Florida lawmakers on Friday approved a measure allowing agency heads to randomly drug test some employees, sending the bill to Gov. Rick Scott, who is expected to sign it, reports Michael Peltier of the News Service of Florida.
By a 26-14 vote, the Senate approved the measure (HB 1205), which allows up to 10 percent of a department’s employees to be randomly tested.
“This is the 21st Century and drug abuse is rampant,” said Sen. Alan Hays, R-Umatilla, the Senate sponsor of the bill.
The program would allow tests to be conducted every 90 days and would prohibit department heads from firing employees who initially test positive for drugs. Backers of the measure said the program mirrors efforts that have long been in place in the private sector.
“I’ve had a drug free workplace for more than 20 years,” said Sen. Jack Latvala, R-Clearwater. “I believe that it has contributed to higher quality employees.”
Critics railed at the measure as an intrusive and unnecessary procedure.
“Can you imagine if King George had told the patriots that they all had to take drug tests and sent an order over by ship to tell them that?,” asked Sen. Joe Negron, R-Stuart. “I think they would have thrown the drug test right into the Boston Harbor.”
Democrats who opposed the bill also chided their Republican colleagues for a “big government” program that would improperly insert the government into an employee’s personal life.
“We’re talking less personal freedom without probable cause,” said Sen. Chris Smith, D-Fort Lauderdale. “This is more government intrusion and more costs.”
“It is a waste of our time and our money,” added Sen. Larcenia Bullard, D-Miami.

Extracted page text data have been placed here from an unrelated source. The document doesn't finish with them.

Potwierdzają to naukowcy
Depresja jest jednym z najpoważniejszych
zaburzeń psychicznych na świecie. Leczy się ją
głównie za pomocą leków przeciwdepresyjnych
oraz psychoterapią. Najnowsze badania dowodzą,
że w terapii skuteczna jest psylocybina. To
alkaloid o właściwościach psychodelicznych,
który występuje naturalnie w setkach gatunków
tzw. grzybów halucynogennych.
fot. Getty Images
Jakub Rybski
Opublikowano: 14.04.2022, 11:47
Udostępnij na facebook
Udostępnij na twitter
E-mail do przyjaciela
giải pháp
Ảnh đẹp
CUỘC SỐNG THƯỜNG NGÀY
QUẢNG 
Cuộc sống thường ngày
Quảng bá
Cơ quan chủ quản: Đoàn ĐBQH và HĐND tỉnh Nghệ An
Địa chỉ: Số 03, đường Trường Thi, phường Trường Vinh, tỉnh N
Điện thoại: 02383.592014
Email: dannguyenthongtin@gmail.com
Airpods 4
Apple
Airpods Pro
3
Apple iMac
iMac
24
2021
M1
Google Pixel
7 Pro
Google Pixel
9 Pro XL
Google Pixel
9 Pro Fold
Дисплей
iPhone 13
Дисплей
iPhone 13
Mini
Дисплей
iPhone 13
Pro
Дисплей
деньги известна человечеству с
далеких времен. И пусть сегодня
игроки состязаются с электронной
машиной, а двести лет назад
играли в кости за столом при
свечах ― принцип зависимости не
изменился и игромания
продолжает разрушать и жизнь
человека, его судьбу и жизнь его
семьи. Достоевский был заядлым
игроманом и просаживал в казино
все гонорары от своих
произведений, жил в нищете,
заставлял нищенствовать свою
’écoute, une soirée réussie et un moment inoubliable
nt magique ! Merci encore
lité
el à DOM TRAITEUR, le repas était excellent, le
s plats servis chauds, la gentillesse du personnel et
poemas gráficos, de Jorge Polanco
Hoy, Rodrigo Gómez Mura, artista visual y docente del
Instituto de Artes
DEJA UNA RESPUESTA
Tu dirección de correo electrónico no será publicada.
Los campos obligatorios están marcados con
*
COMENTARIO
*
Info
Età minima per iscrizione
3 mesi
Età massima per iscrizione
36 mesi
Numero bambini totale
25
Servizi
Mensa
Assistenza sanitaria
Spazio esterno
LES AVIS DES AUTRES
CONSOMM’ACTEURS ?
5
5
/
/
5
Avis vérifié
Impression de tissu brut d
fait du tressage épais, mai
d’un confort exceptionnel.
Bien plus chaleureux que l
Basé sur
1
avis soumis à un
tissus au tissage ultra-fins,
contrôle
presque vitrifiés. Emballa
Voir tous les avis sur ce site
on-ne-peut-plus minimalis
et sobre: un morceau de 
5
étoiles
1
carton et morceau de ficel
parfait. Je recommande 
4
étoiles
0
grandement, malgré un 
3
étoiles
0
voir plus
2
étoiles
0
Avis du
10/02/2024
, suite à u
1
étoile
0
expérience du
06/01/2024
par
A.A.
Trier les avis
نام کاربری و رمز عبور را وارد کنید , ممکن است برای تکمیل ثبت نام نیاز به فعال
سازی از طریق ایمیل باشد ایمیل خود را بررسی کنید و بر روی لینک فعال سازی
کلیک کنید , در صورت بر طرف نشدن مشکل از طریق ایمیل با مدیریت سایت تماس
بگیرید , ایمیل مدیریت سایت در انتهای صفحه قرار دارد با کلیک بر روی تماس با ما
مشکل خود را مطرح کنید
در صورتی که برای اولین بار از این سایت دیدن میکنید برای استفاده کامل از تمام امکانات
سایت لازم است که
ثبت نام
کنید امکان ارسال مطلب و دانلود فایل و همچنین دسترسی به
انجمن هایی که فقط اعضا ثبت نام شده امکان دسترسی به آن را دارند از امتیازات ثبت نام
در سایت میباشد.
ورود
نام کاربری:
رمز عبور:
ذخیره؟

Scott tried to require drug testing of state employees not long after he took office, putting it into place through an executive order. But that order was challenged in court and the governor backed away, putting the program on hold pending the court challenge.
Florida lawmakers have also tried to increase testing for drugs, in other arenas. Lawmakers last year voted to require applicants for federal public assistance to pass a drug test. That effort is also being challenged in court.
Earlier this week the Georgia House approved a similar measure.
Numerous states have adopted drug testing laws for specific employees, according to data compiled by the National Conference of State Legislatures. Law enforcement officers and emergency responders are the most likely to undergo drug testing, the NCSL reports. Courts have found that testing of government workers when their job entails safety, is permitted.